New therapy reduces chronic low back pain in large international study
JUNE 19, 2020 | UNIVERSITY OF ROCHESTER MEDICAL CENTER
A new study has found that tanezumab, a monoclonal antibody that inhibits nerve activity, provides relief in patients with chronic low back pain, one of the leading reasons why people seek medical care and the number one cause of disability worldwide.
“This demonstration of efficacy is a major breakthrough in the global search to develop non-opioid treatments for chronic pain,” said John Markman, M.D., director of the Translational Pain Research Program in the University of Rochester Medical Center (URMC) Department of Neurosurgery and lead author of the study which appears in the journal Pain. “There were also improvements in function linked to the reduction in pain severity.”

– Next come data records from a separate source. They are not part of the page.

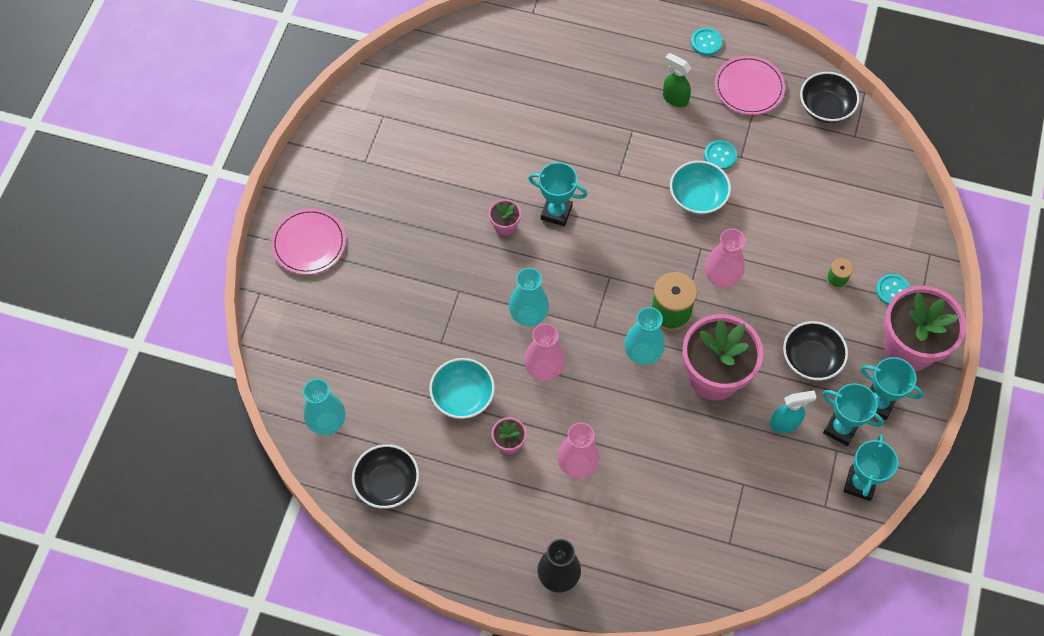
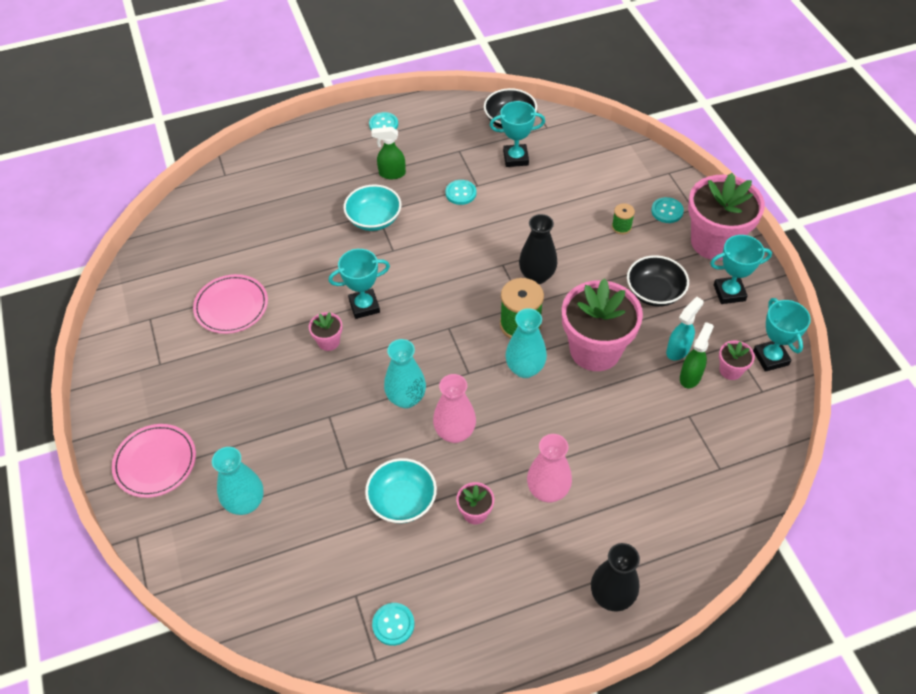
camera: 35 degrees left, 10 degrees down
turquoise vase [303,378,345,435] -> turquoise vase moved to [212,447,264,515]
black bowl [352,444,419,509] -> turquoise button [372,603,414,646]
turquoise bowl [670,161,731,215] -> turquoise bowl moved to [343,184,401,231]
pink vase [705,228,746,288] -> black vase [519,214,557,284]
pink plate [715,56,785,115] -> pink plate moved to [193,274,268,334]
turquoise trophy [823,383,884,446] -> turquoise trophy moved to [490,101,545,167]
none -> green spray bottle [680,322,714,388]
none -> pink flower pot [719,340,755,380]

This is the first study that shows long-term relief for chronic low back pain with a single dose of tanezumab delivered under the skin once every two months. The study was conducted in 191 sites across eight countries in North America, Europe, and Asia.
Researchers are increasingly finding that certain proteins circulating in the bloodstream heighten the sensitivity of cells in the nervous system to pain. One of these proteins, called nerve growth factor (NGF), may explain why some individuals experience more intense and chronic back pain. Tanezumab is an NGF inhibitor.